Libyan Al-Qaeda Suspect Pleads Not Guilty In New York
New York City (AFP) – A Libyan Al-Qaeda suspect Tuesday pleaded not guilty in a New York court to conspiracy charges over the 1998 U.S. embassy bombings in East Africa that killed 244 people.
Anas al-Libi was snatched from the streets of the Libyan capital Tripoli by U.S. commandos on October 5 and at the weekend was brought to New York, where he was indicted by a grand jury in 2000.
The 49-year-old was arraigned in New York Southern District courtroom 24A wearing a black sweater, grey jogging pants and socks and flip flops on his feet.
He sported a bushy grey beard and closely cropped black hair, and appeared tired during the less than 15-minute hearing held under stringent security measures.
Judge Lewis Kaplan read out a list of charges him that accuse Libi of conspiring to murder, kidnap, maim, kill, destroy property and attack U.S. defense buildings.
The charges do not carry the death penalty.
Libi spoke in a gravelly voice only to confirm his name and age, and that he understood the proceedings.
He spoke in Arabic and said he did not understand English, so was given simultaneous translation through a headset by an interpreter.
The prosecution said Libi, whose given name is Nazih Abdul Hamed al-Raghie, was a clear danger to the public and a flight risk with no family in the United States.
The judge ordered him detained and adjourned the next hearing until October 22.
The August 7, 1998 car bombing of the U.S. embassy in Nairobi killed 213 people and wounded another 5,000.
A near simultaneous truck bomb outside the U.S. mission in Tanzania killed 11 people and wounded 70 more.
The computer expert had been on the FBI’s most wanted list with a $5 million price on his head.
Prior to arriving in New York, he was interrogated on the USS San Antonio, a U.S. amphibious transport ship that had been operating off Libya in the Mediterranean.
But television network CBS said his questioning was cut short after he started to refuse food and water.
CBS said Libi suffers from hepatitis.
The 2000 indictment of him and 20 more alleged Al-Qaeda militants lists him in direct connection to the U.S. embassy bombing in Kenya.

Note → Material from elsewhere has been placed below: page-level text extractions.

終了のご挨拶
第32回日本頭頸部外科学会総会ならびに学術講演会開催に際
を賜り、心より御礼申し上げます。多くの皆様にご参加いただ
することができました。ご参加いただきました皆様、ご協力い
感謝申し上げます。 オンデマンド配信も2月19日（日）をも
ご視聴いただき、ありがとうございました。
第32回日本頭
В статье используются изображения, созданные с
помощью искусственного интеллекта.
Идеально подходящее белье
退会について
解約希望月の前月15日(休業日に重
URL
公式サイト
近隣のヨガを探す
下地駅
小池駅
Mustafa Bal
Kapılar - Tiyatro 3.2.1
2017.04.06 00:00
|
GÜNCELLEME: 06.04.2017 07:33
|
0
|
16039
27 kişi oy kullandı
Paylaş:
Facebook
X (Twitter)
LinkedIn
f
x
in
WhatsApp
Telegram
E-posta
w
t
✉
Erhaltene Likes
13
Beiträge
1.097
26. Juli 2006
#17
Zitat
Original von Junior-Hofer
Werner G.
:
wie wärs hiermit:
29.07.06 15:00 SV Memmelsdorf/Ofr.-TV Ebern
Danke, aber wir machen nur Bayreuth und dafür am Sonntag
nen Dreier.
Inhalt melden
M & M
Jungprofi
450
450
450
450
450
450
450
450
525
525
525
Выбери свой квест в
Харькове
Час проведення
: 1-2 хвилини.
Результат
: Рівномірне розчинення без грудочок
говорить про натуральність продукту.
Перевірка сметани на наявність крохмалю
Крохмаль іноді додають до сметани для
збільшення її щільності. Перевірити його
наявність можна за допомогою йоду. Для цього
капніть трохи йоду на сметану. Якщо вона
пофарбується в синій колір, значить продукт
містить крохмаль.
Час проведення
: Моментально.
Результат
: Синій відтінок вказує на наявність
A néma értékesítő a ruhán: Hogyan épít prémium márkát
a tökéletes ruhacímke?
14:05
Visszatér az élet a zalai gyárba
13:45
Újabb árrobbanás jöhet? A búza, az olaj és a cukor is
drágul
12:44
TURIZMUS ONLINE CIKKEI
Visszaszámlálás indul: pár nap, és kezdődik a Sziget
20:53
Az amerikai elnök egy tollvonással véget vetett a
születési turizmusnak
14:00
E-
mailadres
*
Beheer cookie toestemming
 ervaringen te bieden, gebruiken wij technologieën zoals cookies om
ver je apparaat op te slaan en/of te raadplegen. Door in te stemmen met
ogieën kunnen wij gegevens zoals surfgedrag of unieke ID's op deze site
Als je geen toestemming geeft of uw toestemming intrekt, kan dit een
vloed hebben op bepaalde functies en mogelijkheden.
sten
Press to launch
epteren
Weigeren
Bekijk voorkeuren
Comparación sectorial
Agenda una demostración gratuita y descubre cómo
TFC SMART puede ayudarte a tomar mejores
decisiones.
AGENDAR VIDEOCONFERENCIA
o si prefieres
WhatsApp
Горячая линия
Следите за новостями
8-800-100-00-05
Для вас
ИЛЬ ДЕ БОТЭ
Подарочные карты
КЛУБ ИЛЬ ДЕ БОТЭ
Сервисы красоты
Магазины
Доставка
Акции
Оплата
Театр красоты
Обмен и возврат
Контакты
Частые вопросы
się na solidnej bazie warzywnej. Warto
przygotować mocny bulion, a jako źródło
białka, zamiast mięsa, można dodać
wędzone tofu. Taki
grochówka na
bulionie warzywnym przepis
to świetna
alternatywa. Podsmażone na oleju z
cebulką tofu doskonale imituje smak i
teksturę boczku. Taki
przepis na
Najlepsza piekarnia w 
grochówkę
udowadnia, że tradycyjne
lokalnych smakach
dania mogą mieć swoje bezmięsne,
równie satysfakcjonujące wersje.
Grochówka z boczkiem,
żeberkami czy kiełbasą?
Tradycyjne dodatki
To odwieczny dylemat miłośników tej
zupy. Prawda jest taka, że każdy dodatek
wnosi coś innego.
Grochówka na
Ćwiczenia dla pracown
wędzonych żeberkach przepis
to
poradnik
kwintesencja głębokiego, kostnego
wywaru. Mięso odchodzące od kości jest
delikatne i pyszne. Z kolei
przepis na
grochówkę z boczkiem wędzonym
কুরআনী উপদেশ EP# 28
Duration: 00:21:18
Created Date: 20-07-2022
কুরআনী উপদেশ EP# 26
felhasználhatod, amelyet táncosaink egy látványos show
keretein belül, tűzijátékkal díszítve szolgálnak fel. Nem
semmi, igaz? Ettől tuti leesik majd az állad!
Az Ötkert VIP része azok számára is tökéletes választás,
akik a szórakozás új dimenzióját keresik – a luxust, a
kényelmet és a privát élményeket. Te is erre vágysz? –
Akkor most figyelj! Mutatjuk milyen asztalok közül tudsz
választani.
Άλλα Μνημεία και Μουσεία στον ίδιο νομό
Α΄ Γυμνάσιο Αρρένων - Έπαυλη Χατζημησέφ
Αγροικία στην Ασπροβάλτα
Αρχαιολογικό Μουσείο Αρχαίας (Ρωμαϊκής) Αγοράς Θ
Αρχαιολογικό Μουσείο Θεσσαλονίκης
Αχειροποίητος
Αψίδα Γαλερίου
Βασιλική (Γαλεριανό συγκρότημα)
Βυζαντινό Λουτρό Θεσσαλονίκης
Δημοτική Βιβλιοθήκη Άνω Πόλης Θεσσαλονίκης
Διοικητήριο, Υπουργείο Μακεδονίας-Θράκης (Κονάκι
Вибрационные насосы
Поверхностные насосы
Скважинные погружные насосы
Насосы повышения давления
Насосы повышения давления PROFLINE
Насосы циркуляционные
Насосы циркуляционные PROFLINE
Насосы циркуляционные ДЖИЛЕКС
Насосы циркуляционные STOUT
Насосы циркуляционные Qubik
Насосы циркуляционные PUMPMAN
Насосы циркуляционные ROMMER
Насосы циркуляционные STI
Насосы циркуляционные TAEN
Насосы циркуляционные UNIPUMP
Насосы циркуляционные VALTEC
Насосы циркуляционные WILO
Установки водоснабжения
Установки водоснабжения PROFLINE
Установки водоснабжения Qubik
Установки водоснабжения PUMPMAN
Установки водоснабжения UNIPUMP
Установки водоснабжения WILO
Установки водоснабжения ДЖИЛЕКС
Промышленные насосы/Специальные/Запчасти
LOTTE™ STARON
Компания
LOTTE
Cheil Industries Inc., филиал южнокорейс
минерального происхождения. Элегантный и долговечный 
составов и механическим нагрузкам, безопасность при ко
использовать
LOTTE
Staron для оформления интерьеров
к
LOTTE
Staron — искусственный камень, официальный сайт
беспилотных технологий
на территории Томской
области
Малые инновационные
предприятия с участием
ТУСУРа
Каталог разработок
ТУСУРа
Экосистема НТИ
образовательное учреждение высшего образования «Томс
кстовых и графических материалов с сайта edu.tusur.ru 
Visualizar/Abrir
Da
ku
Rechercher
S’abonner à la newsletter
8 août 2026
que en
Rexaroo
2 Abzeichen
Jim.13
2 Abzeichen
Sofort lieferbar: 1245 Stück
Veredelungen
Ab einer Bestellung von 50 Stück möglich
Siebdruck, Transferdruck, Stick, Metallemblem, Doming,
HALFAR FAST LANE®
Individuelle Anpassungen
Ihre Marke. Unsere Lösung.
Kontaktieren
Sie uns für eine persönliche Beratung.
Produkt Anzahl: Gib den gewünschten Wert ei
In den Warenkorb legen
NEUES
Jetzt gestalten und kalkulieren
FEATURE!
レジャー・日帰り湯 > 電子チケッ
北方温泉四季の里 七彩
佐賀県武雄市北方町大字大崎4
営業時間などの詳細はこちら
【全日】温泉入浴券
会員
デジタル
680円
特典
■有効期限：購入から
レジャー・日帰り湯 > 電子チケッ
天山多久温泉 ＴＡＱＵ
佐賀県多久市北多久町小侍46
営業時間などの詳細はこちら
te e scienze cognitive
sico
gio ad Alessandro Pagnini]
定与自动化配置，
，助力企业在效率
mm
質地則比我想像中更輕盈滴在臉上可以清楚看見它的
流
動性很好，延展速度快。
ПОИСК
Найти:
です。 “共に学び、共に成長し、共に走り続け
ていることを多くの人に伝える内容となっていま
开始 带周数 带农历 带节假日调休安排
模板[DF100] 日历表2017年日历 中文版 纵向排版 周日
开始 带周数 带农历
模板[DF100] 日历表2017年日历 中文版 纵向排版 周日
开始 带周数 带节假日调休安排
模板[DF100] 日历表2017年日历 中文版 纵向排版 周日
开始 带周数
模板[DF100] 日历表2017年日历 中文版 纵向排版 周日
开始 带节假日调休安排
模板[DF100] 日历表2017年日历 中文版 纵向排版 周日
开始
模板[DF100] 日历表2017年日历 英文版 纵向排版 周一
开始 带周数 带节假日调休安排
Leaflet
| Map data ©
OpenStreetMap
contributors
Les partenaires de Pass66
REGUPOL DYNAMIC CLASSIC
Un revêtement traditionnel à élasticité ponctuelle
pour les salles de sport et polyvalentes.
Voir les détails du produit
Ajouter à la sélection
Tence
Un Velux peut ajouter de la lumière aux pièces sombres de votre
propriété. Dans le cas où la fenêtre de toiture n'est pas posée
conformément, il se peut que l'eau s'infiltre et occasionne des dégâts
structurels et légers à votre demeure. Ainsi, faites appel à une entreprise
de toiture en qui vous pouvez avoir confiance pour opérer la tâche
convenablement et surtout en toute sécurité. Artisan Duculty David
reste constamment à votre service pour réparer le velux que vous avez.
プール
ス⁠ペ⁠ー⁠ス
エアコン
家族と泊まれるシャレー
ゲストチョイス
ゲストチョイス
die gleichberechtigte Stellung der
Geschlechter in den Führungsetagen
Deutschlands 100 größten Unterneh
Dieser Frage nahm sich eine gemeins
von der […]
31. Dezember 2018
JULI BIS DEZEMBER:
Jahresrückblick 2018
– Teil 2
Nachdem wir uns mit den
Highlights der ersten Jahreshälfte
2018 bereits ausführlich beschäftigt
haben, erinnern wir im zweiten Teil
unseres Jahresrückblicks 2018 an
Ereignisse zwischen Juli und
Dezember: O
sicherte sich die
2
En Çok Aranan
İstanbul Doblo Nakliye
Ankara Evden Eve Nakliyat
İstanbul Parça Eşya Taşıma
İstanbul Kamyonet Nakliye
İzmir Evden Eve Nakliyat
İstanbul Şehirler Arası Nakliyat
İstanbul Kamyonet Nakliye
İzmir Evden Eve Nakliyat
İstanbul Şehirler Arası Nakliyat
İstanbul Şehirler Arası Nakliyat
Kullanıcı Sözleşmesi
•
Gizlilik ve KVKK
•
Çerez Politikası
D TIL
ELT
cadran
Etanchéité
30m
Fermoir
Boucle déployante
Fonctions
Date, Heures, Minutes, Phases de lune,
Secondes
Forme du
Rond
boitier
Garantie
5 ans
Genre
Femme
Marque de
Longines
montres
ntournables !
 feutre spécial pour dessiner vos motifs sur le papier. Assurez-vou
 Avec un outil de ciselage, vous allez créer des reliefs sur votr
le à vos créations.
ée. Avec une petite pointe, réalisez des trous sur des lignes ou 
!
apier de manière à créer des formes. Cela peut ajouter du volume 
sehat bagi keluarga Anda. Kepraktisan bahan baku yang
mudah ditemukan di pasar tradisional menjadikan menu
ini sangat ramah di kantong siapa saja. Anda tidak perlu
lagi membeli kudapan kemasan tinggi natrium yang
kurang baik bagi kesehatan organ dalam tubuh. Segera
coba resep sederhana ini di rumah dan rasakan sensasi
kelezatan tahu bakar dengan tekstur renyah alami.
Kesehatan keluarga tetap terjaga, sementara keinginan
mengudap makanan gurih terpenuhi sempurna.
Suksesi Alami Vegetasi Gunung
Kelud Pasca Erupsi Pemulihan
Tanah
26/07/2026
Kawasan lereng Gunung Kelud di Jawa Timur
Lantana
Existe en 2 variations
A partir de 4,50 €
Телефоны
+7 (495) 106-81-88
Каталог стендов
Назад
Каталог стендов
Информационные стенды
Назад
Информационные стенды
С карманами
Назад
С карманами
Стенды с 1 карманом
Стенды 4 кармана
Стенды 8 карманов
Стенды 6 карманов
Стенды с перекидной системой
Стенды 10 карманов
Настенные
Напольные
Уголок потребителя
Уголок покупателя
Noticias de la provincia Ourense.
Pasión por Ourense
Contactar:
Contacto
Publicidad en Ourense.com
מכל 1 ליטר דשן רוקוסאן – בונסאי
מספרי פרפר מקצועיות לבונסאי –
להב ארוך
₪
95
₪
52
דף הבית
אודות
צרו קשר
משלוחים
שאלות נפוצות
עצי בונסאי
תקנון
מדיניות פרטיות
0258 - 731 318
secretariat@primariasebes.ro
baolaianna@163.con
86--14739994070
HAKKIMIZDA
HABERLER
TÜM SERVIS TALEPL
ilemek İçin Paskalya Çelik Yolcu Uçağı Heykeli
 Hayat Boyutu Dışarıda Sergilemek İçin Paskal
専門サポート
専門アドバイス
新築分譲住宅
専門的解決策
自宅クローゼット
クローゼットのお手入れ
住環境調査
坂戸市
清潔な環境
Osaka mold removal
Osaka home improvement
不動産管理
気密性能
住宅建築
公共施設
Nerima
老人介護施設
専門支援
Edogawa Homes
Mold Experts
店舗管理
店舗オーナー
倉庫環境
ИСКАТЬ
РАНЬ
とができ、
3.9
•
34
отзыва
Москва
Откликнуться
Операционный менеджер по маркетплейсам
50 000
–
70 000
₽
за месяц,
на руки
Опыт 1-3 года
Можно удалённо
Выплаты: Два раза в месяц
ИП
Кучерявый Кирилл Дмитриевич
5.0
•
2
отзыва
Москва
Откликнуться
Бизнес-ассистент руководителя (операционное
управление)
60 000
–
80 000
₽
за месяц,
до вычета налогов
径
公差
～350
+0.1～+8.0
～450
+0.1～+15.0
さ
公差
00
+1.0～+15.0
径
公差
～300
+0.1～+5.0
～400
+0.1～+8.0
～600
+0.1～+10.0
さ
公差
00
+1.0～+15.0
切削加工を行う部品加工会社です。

But only three paragraphs of the 150-page document relate directly to Libi.
It accuses him in 1993 of discussing possible attacks against the U.S. embassy in Nairobi, and of carrying out surveillance of the diplomatic mission.
In or around 1994, it says, he received files concerning possible attacks against the embassy, the US Agency for International Development, and British, French and Israeli targets in Nairobi.
President Barack Obama alleged last week that Libi “planned and helped to execute a plot that killed hundreds of people, a whole lot of Americans.”
“We have strong evidence of that. And he will be brought to justice,” Obama added.
Libi’s capture embarrassed Libya and put it under pressure from its critics, notably former rebel groups from the 2011 revolt that ousted leader Moamer Kadhafi.
Washington has refused to say whether it sought permission from Libya’s government for the operation, or whether it gave advance notice of the raid.
But the U.S. government insists it was legal under U.S. law.
Born in Tripoli, Libi belonged in 1990 to the Islamist Libyan Islamic Fighting Group which tried to topple the Kadhafi regime and establish an Islamic state.
After a Libyan crackdown, Libi fled to Sudan, joining Al-Qaeda, where he climbed the ranks because of his IT expertise.
He traveled to Afghanistan and Yemen before being granted political asylum in Britain.
When he was indicted in the United States he fled again, finding shelter in Afghanistan and Pakistan.
He is believed to have returned to Libya at the beginning of the uprising against Kadhafi, battling alongside rebels seeking to topple the dictator.
One of his sons was killed by Kadhafi loyalists during the battle for Tripoli in October 2011, according to a source close to Libi.
When he was captured by the Americans, he did not have a job and had left his house to go to the mosque.